I just finished Umineko chapter 3 earlier, so I’ll reply to this before continuing any further in case any of the ideas on which my opinions are based get disproved or complicated in chapter 4.
I like Higurashi and Umineko for somewhat different reasons, so I find it hard to directly compare them. Higurashi is partly something I admire for being creatively cruel with its characters while maintaining a story and mystery intricately linked to their suffering. I’ve been spoiled before on part of Higurashi, and while I do regret encountering it at the wrong time and it definitely isn’t something I’d want to be the one to reveal to someone, that spoiler doesn’t actually dissolve the whole mystery.

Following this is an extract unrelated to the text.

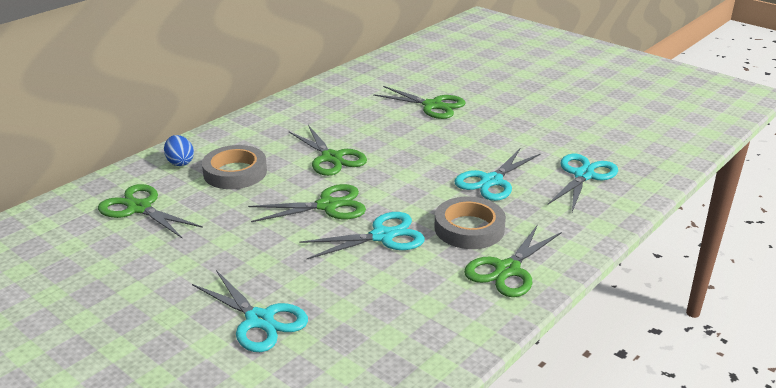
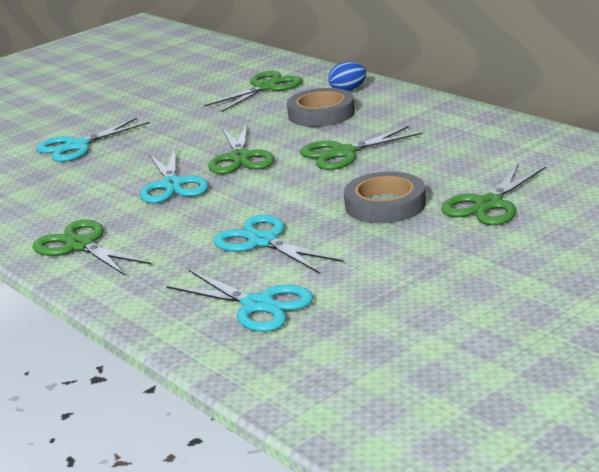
camera: 100 degrees right, 5 degrees down
(469, 228) = (165, 227): grey tape -> grey tape (385, 205)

As a result, I respect Higurashi even more for being deep enough in secrets to stand up to such a blow.
While Umineko does also have its share of brutality, it doesn’t seem to focus on using that to disturb readers. It instead seems to be trying to ask philosophical questions about truth, logic, narrative, and maybe also experience.
I suppose that if I had to choose, I’d say I like Higurashi a bit better at least for now, for its style of creating mystery and for introducing me to the series; however, Umineko is still rich, from my current vantage point at the end of Ep. 3, in mysteries and meta-mysteries, and I feel like I could easily encounter something that changes my preference.
I personally believe at this point, based on what I’ve seen of it, that all of When They Cry can be thought of as a single “unit” in some way, but I have extremely little idea at this point of just what way that is. I suppose that my main “goal” in experiencing these works is to eventually work out not only the meanings of the mysteries, but also the connections between them, and see what kind of beauty the series as a whole presents.